Investors from ECT member States who made investments allured by the Incentives, may have the right to commence arbitral proceedings against Italy to obtain compensation for the harm they have suffered as a result of the measures enacted by Italy.
Prior to commencing ECT arbitral proceedings, an investor should give Italy notice of, and an opportunity to, settle the dispute. If the dispute is not settled within three months from notice (often referred to as a “cooling-off period”), an investor will have three options to pursue arbitration against Italy; namely:
- arbitration before the World Bank’s International Centre for Settlement of Investment Disputes (“ICSID”);
- ad hoc arbitration under the Arbitration Rules of the United Nations Commission on International Trade Law (“UNCITRAL”); or
- arbitration before the Arbitration Institute of the Stockholm Chamber of Commerce (“SCC”).
Italy has signed dozens of BITs, over 70 of which are currently in force. These BITs have been concluded with countries from all parts of the world, including Hong Kong, India, and South Korea.
Although in general the level of protection accorded by different BITs may vary, many of them allow investors to commence proceedings for violations of guarantees similar to those in the ECT, such as FET, full protection and security and freedom from discriminatory treatment.
For example, the Italy-Hong Kong BIT resembles the ECT in respect of the definition of investment and nationality requirements. This BIT also contains FET protection and prohibitions to impose unreasonable or discriminatory measures on an investment and illegal expropriation. This BIT contemplates a six-month cooling off period and vests qualifying investors with the right to pursue arbitration against the host state under the UNCITRAL Arbitration Rules. As such, under this BIT, aggrieved Hong Kong investors that invested in the PV solar sector in Italy are entitled to commence arbitral proceedings against Italy.
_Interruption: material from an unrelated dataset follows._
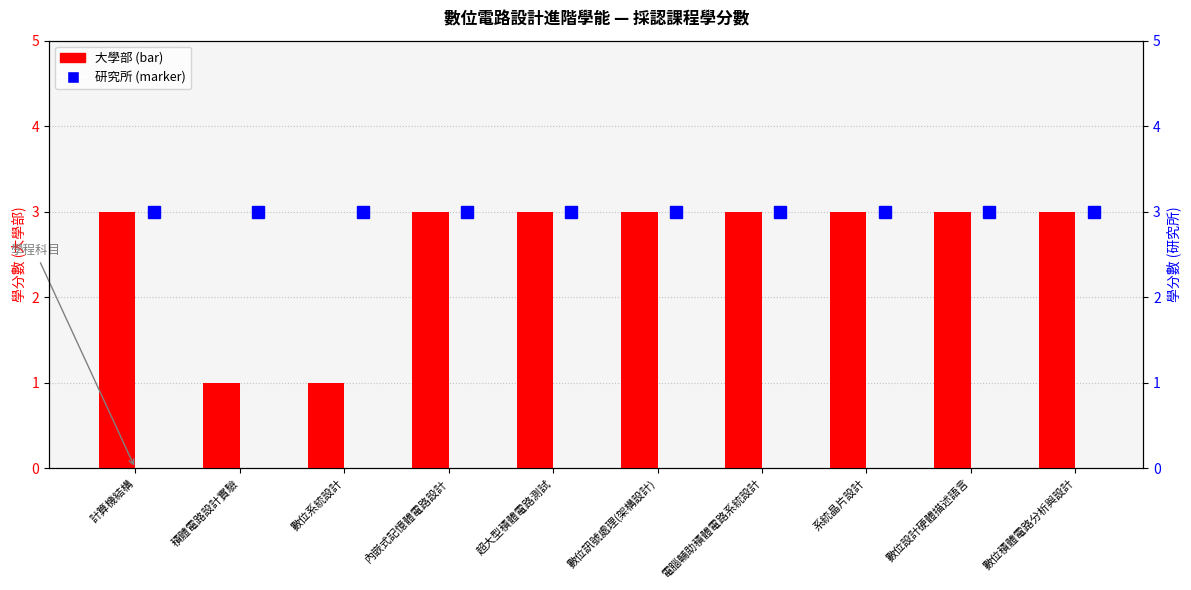

What are all the series names shown in the legend?

大學部, 研究所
Facilitated Enforcement of Resulting Awards
Depending on the applicable treaty and the type of arbitration pursued by a party, a resulting arbitral award may be enforceable in and outside Italy under the Convention on the Settlement of Investment Disputes of 1965 or the New York Convention on the Recognition and Enforcement of Foreign Arbitral Awards of 1958.
These two conventions facilitate the enforcement of arbitral awards and would permit a successful claimant to collect the monies awarded by an arbitral tribunal against some assets of the Italian State in most countries in the world.
Third Party Funding
As a result of Italy’s measures, some investors may not have the funds necessary to pursue investment treaty arbitration. In such circumstances, it may be possible to secure partial or full funding for such costs from a third party.
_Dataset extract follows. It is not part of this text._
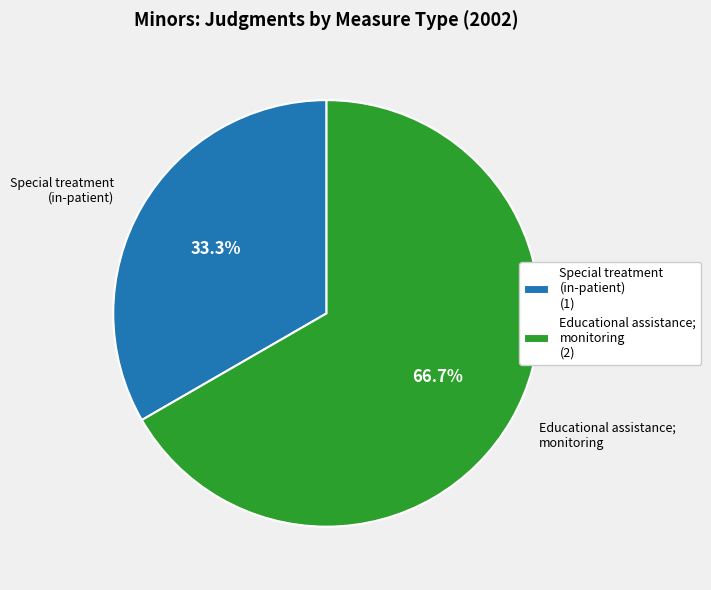

Approximately how many times larger is the value at Special treatment (in-patient) (1) compared to Educational assistance; monitoring (2)?

0.5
Broadly speaking, third party funding involves a funder providing financing for some or all of the legal fees and expenses a party incurs when pursuing litigation or arbitration. If the funded party is defeated, the third party funder loses all of its investment. In exchange for this risk, a funder will expect a fee if the case succeeds and monies are recovered. There are different approaches to the determination of the fee, which may vary depending on the characteristics of the claim. For example, the fee could be a multiple of the funds provided—often three to five times the amount furnished by the funder. Other funders may want a percentage of what is recovered—often between 25 to 50 percent. Some funders may seek a combination of these two approaches.
The availability of funding ultimately depends on a series of factors; the perceived strength of the case being one of the most important. In addition, funders take into account the ratio between estimated proceeding costs and the anticipated (realistic) damages. Many funders will consider a case with a 1:10 costs to damages ratio, but some may be willing to fund cases with a lower level of anticipated damages.